The key to the changes in the number of TCs seems to be closely related to the latitude of the ITCZ, just as in Merlis et al. The following plot from Ballinger et al shows this relationship for the simulations discussed above and also for simulations in which the latitude of the maximum SST and the global mean temperature are changed. The figure also shows the slab ocean results of Merlis et al (black squares). It seems that to understand why the flattening of the SSTs decreases TC numbers in this model we need to understand why the ITCZ moves to lower latitudes. IOt is tempting to think of TCs in this setup as emerging from an instability of the ITCZ, an instability that cannot generate vortices easily when the ITCZ is too close to the equator due to the weakness of the horizontal component of the Coriolis force. The challenge is to translate this picture into a more quantitative theory for the frequency of TC formation. It is interesting that the TC genesis region does not move with the ITCZ; we suspect that this is because the disturbances generated by the instability are just too weak to show up in this metric until they enter the a more favorable region for vortex spin-up. The reason for the increase in average storm intensity with the flattening of SSTs is more obscure but seems related to the fact that storms last longer when the tropical SSTs are relatively flat and so have more time to develop to their mature intensities before migrating to higher latitudes.

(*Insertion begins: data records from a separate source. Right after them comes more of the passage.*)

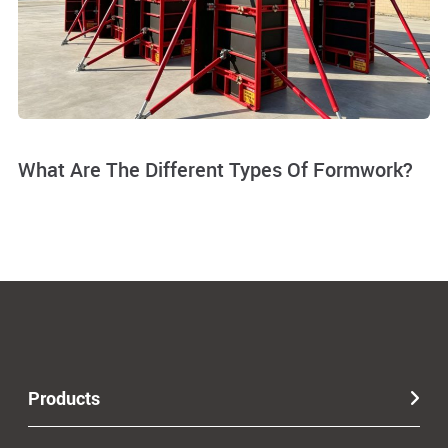
What Are The Different Types Of Formwork?
Products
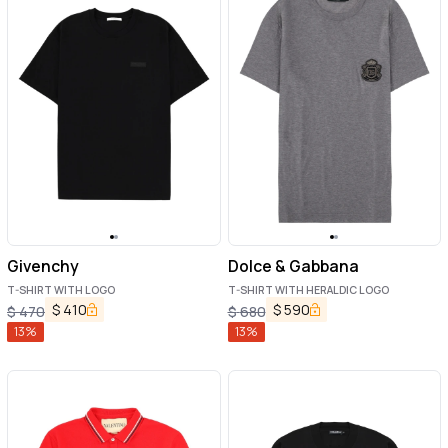
Givenchy
Dolce & Gabbana
T-SHIRT WITH LOGO
T-SHIRT WITH HERALDIC LOGO
$
410
$
590
$
470
$
680
13
%
13
%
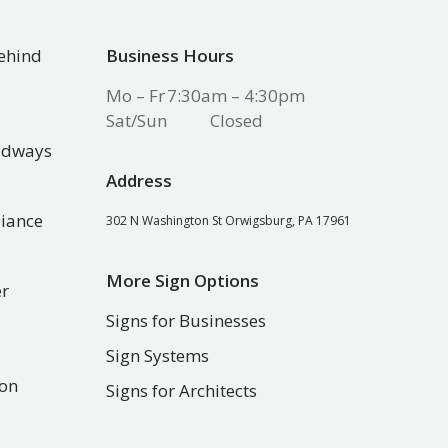
Behind
Business Hours
Mo – Fr
7:30am – 4:30pm
Sat/Sun
Closed
oadways
Address
liance
302 N Washington St Orwigsburg, PA 17961
More Sign Options
er
Signs for Businesses
Sign Systems
son
Signs for Architects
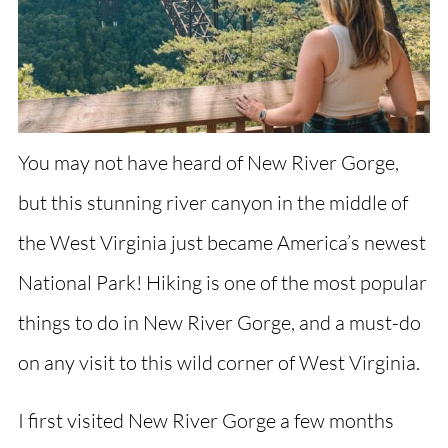
You may not have heard of New River Gorge,
but this stunning river canyon in the middle of
the West Virginia just became America’s newest
National Park! Hiking is one of the most popular
things to do in New River Gorge, and a must-do
on any visit to this wild corner of West Virginia.
I first visited New River Gorge a few months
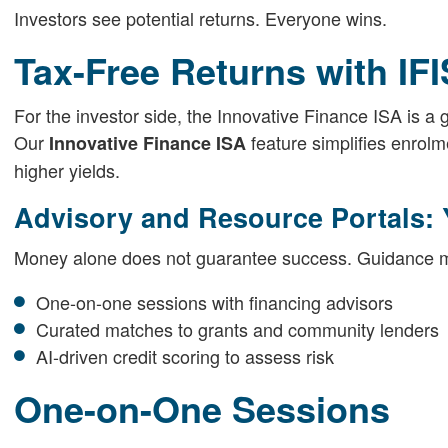
Investors see potential returns. Everyone wins.
Tax-Free Returns with IF
For the investor side, the Innovative Finance ISA is a 
Our
feature simplifies enrol
Innovative Finance ISA
higher yields.
Advisory and Resource Portals: 
Money alone does not guarantee success. Guidance ma
One-on-one sessions with financing advisors
Curated matches to grants and community lenders
AI-driven credit scoring to assess risk
One-on-One Sessions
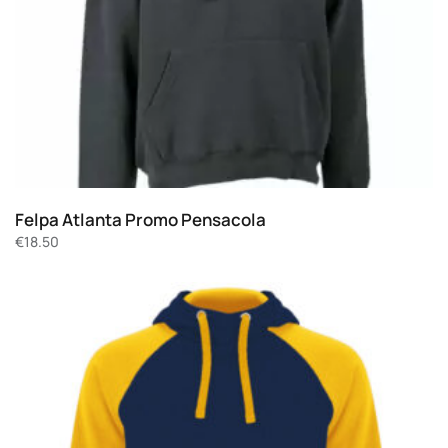
Felpa Atlanta Promo Pensacola
€
18.50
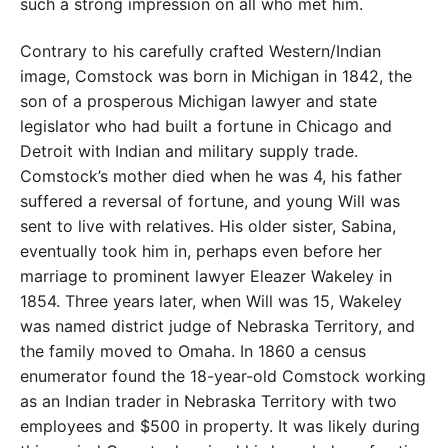
such a strong impression on all who met him.
Contrary to his carefully crafted Western/Indian
image, Comstock was born in Michigan in 1842, the
son of a prosperous Michigan lawyer and state
legislator who had built a fortune in Chicago and
Detroit with Indian and military supply trade.
Comstock’s mother died when he was 4, his father
suffered a reversal of fortune, and young Will was
sent to live with relatives. His older sister, Sabina,
eventually took him in, perhaps even before her
marriage to prominent lawyer Eleazer Wakeley in
1854. Three years later, when Will was 15, Wakeley
was named district judge of Nebraska Territory, and
the family moved to Omaha. In 1860 a census
enumerator found the 18-year-old Comstock working
as an Indian trader in Nebraska Territory with two
employees and $500 in property. It was likely during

Often a more idealized setup such as this provides a cleaner way of understanding differences between models. It will be interesting to see how robust these kinds of results are across models and how they change as the resolution of the models is improved. These simulations use a 50km grid, which is intuitively far from adequate for tropical cyclone simulations, a point that I am sure would be seconded by most tropical cyclone specialists. (But I place a lot of weight on the result that he version of this 50km model with realistic boundary conditions, counterintuitively perhaps, produces an impressive simulation of TC frequency statistics, as discussed in #2.)
How can this kind of idealized model ever be compared to observations? Among other things, the ITCZ position presumably plays a more important role here than in reality where there are other paths to cyclogenesis not closely tied to a well-defined ITCZ. I think the key is to think of this idealized version as part of a hierarchy that includes the version with realistic boundary conditions. You confront the realistically configured model with observations and use the idealized model to help understand this more comprehensive model and, hopefully, the atmosphere as well, and to cleanly expose the source of differences between attempts at realistic simulation.
[The views expressed on this blog are in no sense official positions of the Geophysical Fluid Dynamics Laboratory, the National Oceanic and Atmospheric Administration, or the Department of Commerce.]